Monday, August 03, 2009
Battle over History in Russia's Near Aboard
World War II is typically viewed as the ultimate "good versus evil" story. This narrative is muddled in the front where the German Reich fought the Soviet Union. Here two of histories mass killers, Hitler and Stalin, faced off. The ethnic groups caught in between have their own narratives concerning these events.

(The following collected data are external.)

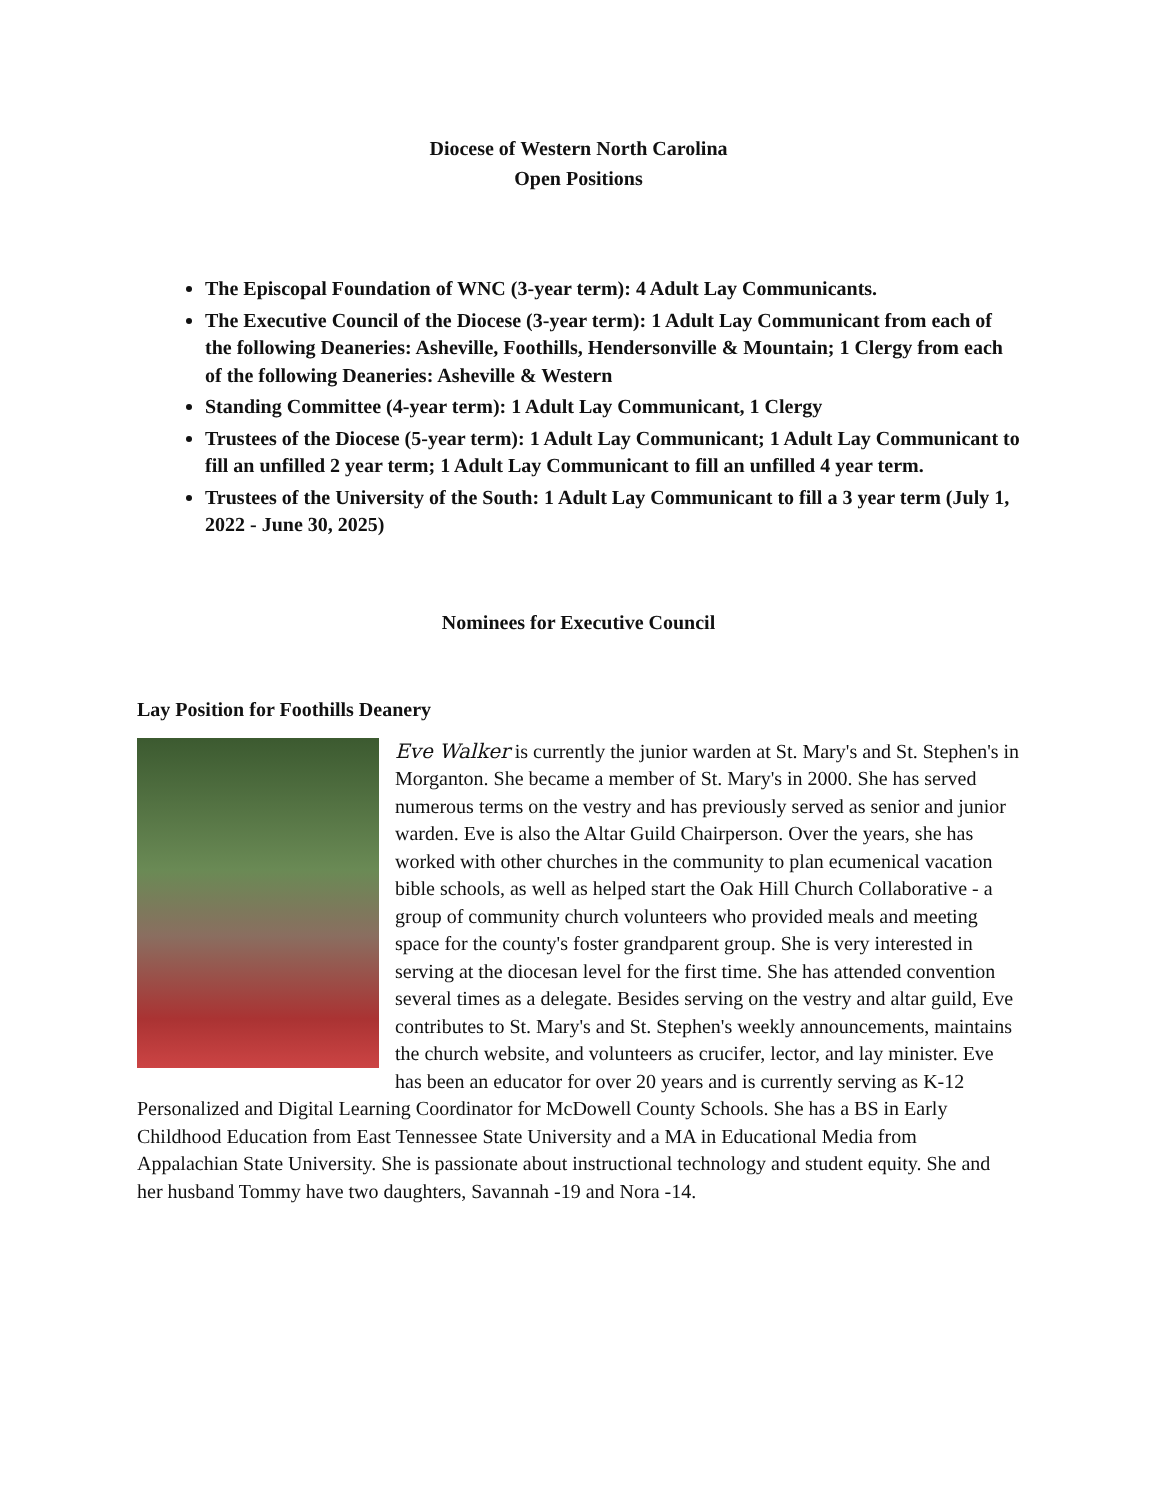Diocese of Western North Carolina
Open Positions
The Episcopal Foundation of WNC (3-year term): 4 Adult Lay Communicants.
The Executive Council of the Diocese (3-year term): 1 Adult Lay Communicant from each of the following Deaneries: Asheville, Foothills, Hendersonville & Mountain; 1 Clergy from each of the following Deaneries: Asheville & Western
Standing Committee (4-year term): 1 Adult Lay Communicant, 1 Clergy
Trustees of the Diocese (5-year term): 1 Adult Lay Communicant; 1 Adult Lay Communicant to fill an unfilled 2 year term; 1 Adult Lay Communicant to fill an unfilled 4 year term.
Trustees of the University of the South: 1 Adult Lay Communicant to fill a 3 year term (July 1, 2022 - June 30, 2025)
Nominees for Executive Council
Lay Position for Foothills Deanery
Eve Walker is currently the junior warden at St. Mary's and St. Stephen's in Morganton. She became a member of St. Mary's in 2000. She has served numerous terms on the vestry and has previously served as senior and junior warden. Eve is also the Altar Guild Chairperson. Over the years, she has worked with other churches in the community to plan ecumenical vacation bible schools, as well as helped start the Oak Hill Church Collaborative - a group of community church volunteers who provided meals and meeting space for the county's foster grandparent group. She is very interested in serving at the diocesan level for the first time. She has attended convention several times as a delegate. Besides serving on the vestry and altar guild, Eve contributes to St. Mary's and St. Stephen's weekly announcements, maintains the church website, and volunteers as crucifer, lector, and lay minister. Eve has been an educator for over 20 years and is currently serving as K-12 Personalized and Digital Learning Coordinator for McDowell County Schools. She has a BS in Early Childhood Education from East Tennessee State University and a MA in Educational Media from Appalachian State University. She is passionate about instructional technology and student equity. She and her husband Tommy have two daughters, Savannah -19 and Nora -14.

Ukrainians feel the pain from both sides. Before the war Joseph Stalin allowed famine conditions to spread which resulted in the deaths of up to ten million in an event known as Holodomor. The Nazis were viewed as liberators in Ukraine at first. However, the Germans viewed the Slavs as sub-human and began to cleanse Ukraine of Ukrainians. In other places like the Baltic States the Germans are still held in a higher regard. Estonia, Latvia, and Lithuania were independent countries until the Soviet invasion in 1940. When the Germans invaded many of the Balts joined them due to long standing historic ties. Baltic SS groups formed and they aided the Nazis in fighting the Soviets and killings Jews. When the Soviets pushed the Germans out it was viewed by many to be something less than liberation.
As the European former Soviet states continue their realignment away from Moscow the topic of World War II and related events has become a controversial one. Ukraine demands Russia recognize the Holodomor as an ethnic genocide while Moscow retorts everyone died and to suggest politics was behind the famine is wrong as Russians and Ukrainians are the same people. Meanwhile, the Balts are beginning to view those who helped the Germans as patriots, much to the anger of Russia. Russia is so angry that it wants to make the denial of the Soviet Union's role as "liberator" in World War II an international crime.
The battle over history will only heat up as Ukraine slowly decides whether it wants to be closer to Moscow or Brussels, Moldova becomes more European, and Russia tries to organize pro-Russia populist movements in the Baltic states.